**EXERCISE OBJECTIVE:** Copy out the text of every item below word for word, keeping each line as it appears.

*****

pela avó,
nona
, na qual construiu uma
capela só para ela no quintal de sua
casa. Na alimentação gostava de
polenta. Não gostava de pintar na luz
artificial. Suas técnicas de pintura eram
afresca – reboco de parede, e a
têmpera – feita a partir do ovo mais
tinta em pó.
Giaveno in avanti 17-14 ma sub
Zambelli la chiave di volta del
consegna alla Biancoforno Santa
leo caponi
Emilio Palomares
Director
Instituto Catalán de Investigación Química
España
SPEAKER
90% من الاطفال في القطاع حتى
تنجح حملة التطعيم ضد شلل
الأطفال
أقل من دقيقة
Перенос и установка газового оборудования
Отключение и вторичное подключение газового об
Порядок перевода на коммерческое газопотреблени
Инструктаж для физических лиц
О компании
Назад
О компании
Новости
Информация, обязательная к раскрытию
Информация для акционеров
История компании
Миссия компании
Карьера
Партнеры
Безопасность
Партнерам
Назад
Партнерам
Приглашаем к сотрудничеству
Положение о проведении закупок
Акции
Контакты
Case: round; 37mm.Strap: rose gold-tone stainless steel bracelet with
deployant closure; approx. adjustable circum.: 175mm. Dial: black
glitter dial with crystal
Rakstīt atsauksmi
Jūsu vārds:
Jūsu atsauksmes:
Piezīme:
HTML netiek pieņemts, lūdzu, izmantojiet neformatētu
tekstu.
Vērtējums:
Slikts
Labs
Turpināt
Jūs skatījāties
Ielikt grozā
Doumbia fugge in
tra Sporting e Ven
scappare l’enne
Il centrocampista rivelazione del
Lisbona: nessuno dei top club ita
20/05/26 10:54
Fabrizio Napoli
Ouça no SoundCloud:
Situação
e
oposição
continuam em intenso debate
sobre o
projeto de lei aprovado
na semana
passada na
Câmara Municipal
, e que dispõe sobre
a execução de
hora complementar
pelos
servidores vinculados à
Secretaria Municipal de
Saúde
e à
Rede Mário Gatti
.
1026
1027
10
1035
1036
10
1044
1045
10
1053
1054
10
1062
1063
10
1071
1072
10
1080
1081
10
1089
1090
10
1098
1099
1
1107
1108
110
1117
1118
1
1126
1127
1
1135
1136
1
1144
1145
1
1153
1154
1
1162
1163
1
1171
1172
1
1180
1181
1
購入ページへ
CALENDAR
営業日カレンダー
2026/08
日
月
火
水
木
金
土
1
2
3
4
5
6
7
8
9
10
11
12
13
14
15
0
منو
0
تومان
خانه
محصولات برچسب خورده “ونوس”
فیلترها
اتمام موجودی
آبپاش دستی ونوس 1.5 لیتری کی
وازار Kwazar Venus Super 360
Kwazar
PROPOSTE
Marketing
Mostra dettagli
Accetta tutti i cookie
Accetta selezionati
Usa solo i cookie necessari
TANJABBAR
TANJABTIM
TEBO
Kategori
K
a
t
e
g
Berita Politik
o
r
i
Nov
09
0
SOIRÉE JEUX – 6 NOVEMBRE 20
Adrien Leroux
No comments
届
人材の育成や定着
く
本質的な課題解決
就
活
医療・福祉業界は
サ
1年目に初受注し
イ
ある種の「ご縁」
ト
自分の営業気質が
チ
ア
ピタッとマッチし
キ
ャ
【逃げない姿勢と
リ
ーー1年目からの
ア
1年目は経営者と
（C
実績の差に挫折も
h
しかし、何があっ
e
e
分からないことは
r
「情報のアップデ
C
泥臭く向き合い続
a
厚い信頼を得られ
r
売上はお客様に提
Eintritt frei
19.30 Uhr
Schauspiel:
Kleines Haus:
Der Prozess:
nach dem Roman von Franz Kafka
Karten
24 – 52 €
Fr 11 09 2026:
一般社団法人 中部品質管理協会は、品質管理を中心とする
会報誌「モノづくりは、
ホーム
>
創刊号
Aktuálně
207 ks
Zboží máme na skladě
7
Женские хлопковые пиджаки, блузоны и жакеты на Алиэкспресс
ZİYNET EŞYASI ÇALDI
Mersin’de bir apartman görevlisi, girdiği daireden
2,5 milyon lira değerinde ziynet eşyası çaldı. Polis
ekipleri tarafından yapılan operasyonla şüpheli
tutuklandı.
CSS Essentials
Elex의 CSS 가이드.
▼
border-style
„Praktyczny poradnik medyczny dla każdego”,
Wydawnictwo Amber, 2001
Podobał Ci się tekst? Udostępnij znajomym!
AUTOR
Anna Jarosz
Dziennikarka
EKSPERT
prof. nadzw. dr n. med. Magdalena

*****

**RESULT FOR THIS EXERCISE:**
pela avó,
nona
, na qual construiu uma
capela só para ela no quintal de sua
casa. Na alimentação gostava de
polenta. Não gostava de pintar na luz
artificial. Suas técnicas de pintura eram
afresca – reboco de parede, e a
têmpera – feita a partir do ovo mais
tinta em pó.
Giaveno in avanti 17-14 ma sub
Zambelli la chiave di volta del
consegna alla Biancoforno Santa
leo caponi
Emilio Palomares
Director
Instituto Catalán de Investigación Química
España
SPEAKER
90% من الاطفال في القطاع حتى
تنجح حملة التطعيم ضد شلل
الأطفال
أقل من دقيقة
Перенос и установка газового оборудования
Отключение и вторичное подключение газового об
Порядок перевода на коммерческое газопотреблени
Инструктаж для физических лиц
О компании
Назад
О компании
Новости
Информация, обязательная к раскрытию
Информация для акционеров
История компании
Миссия компании
Карьера
Партнеры
Безопасность
Партнерам
Назад
Партнерам
Приглашаем к сотрудничеству
Положение о проведении закупок
Акции
Контакты
Case: round; 37mm.Strap: rose gold-tone stainless steel bracelet with
deployant closure; approx. adjustable circum.: 175mm. Dial: black
glitter dial with crystal
Rakstīt atsauksmi
Jūsu vārds:
Jūsu atsauksmes:
Piezīme:
HTML netiek pieņemts, lūdzu, izmantojiet neformatētu
tekstu.
Vērtējums:
Slikts
Labs
Turpināt
Jūs skatījāties
Ielikt grozā
Doumbia fugge in
tra Sporting e Ven
scappare l’enne
Il centrocampista rivelazione del
Lisbona: nessuno dei top club ita
20/05/26 10:54
Fabrizio Napoli
Ouça no SoundCloud:
Situação
e
oposição
continuam em intenso debate
sobre o
projeto de lei aprovado
na semana
passada na
Câmara Municipal
, e que dispõe sobre
a execução de
hora complementar
pelos
servidores vinculados à
Secretaria Municipal de
Saúde
e à
Rede Mário Gatti
.
1026
1027
10
1035
1036
10
1044
1045
10
1053
1054
10
1062
1063
10
1071
1072
10
1080
1081
10
1089
1090
10
1098
1099
1
1107
1108
110
1117
1118
1
1126
1127
1
1135
1136
1
1144
1145
1
1153
1154
1
1162
1163
1
1171
1172
1
1180
1181
1
購入ページへ
CALENDAR
営業日カレンダー
2026/08
日
月
火
水
木
金
土
1
2
3
4
5
6
7
8
9
10
11
12
13
14
15
0
منو
0
تومان
خانه
محصولات برچسب خورده “ونوس”
فیلترها
اتمام موجودی
آبپاش دستی ونوس 1.5 لیتری کی
وازار Kwazar Venus Super 360
Kwazar
PROPOSTE
Marketing
Mostra dettagli
Accetta tutti i cookie
Accetta selezionati
Usa solo i cookie necessari
TANJABBAR
TANJABTIM
TEBO
Kategori
K
a
t
e
g
Berita Politik
o
r
i
Nov
09
0
SOIRÉE JEUX – 6 NOVEMBRE 20
Adrien Leroux
No comments
届
人材の育成や定着
く
本質的な課題解決
就
活
医療・福祉業界は
サ
1年目に初受注し
イ
ある種の「ご縁」
ト
自分の営業気質が
チ
ア
ピタッとマッチし
キ
ャ
【逃げない姿勢と
リ
ーー1年目からの
ア
1年目は経営者と
（C
実績の差に挫折も
h
しかし、何があっ
e
e
分からないことは
r
「情報のアップデ
C
泥臭く向き合い続
a
厚い信頼を得られ
r
売上はお客様に提
Eintritt frei
19.30 Uhr
Schauspiel:
Kleines Haus:
Der Prozess:
nach dem Roman von Franz Kafka
Karten
24 – 52 €
Fr 11 09 2026:
一般社団法人 中部品質管理協会は、品質管理を中心とする
会報誌「モノづくりは、
ホーム
>
創刊号
Aktuálně
207 ks
Zboží máme na skladě
7
Женские хлопковые пиджаки, блузоны и жакеты на Алиэкспресс
ZİYNET EŞYASI ÇALDI
Mersin’de bir apartman görevlisi, girdiği daireden
2,5 milyon lira değerinde ziynet eşyası çaldı. Polis
ekipleri tarafından yapılan operasyonla şüpheli
tutuklandı.
CSS Essentials
Elex의 CSS 가이드.
▼
border-style
„Praktyczny poradnik medyczny dla każdego”,
Wydawnictwo Amber, 2001
Podobał Ci się tekst? Udostępnij znajomym!
AUTOR
Anna Jarosz
Dziennikarka
EKSPERT
prof. nadzw. dr n. med. Magdalena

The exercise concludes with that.